UTF-16 character issues.

Question

UTF-16 character issues.

kalaspuffar opened this issue 3 years ago · 3 comments

Found an issue with one book and dotify library. When we tried to translate an English book with an alpha character. This char is a multi char that will give us one codepoint but multiple characters when asking for string length.

I will submit a test case that showcases the issue.

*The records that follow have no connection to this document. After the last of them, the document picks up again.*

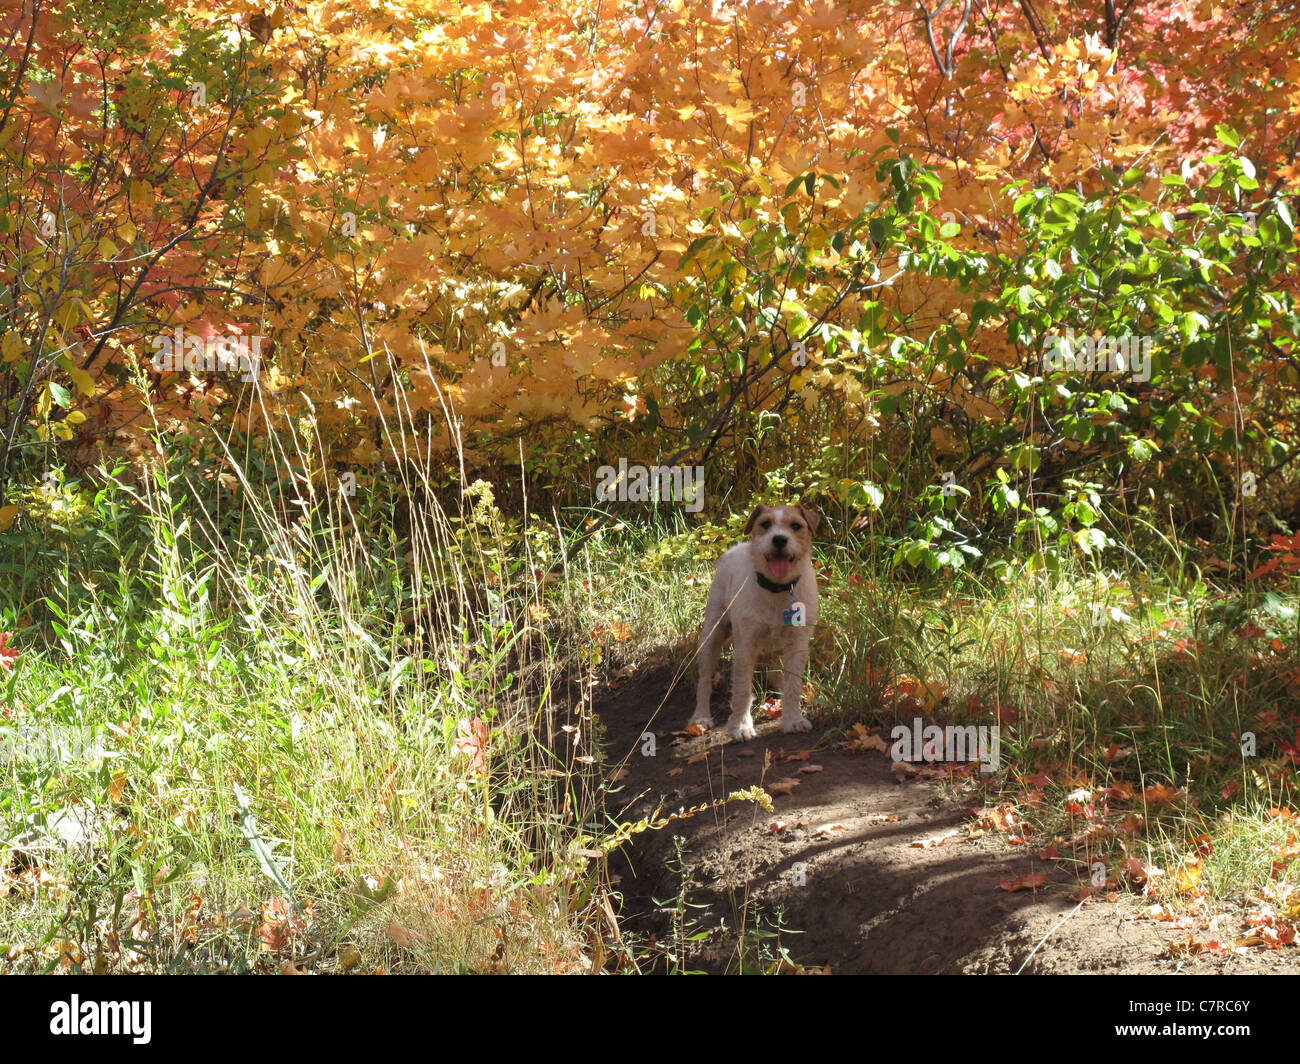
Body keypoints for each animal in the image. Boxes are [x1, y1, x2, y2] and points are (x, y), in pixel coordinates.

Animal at [686, 504, 816, 738]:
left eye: (796, 526)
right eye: (765, 524)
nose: (779, 539)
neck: (777, 589)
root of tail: (736, 548)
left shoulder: (797, 646)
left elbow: (792, 686)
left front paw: (793, 719)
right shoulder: (745, 646)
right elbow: (742, 690)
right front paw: (741, 726)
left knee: (778, 676)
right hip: (712, 636)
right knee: (704, 680)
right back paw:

https://en.wikipedia.org/wiki/UTF-16#Code_points_from_U+010000_to_U+10FFFF

Best regards
Daniel

Answer 1 · 2021-06-02T13:10:24.000Z

More specifically, in this case we had two 16-bit values that encoded a single character and codepoint: \uD835\uDEFC

By following the instructions on the wikipedia page, I get that the values encode:

0xD835 - 0xD800 = 0x0035 = 53 in decimal
0xDEFC - 0xDC00 = 0x02FC = 764 in decimal

And the codepoint is:
2^16 + 53 * 2^10 + 764 = 120 572 = 0x1D6FC

https://unicode-table.com/en/#1D6FC

Answer 2 · 2021-06-02T17:42:19.000Z

Thanks.

Actually liblouis-java expects that the length of the "characterAttributes" argument is the same as the length of the Java string (char array), not the number of code points. But I found out now that I was doing it all wrong and the "typeform" and "characterAttributes" arguments were just not working when the input had Unicode characters above U+FFFF.

Will be fixed in the next release.

Answer 3 · 2021-08-18T18:51:17.000Z

Fixed by commits aa08131 and 4b9cc74.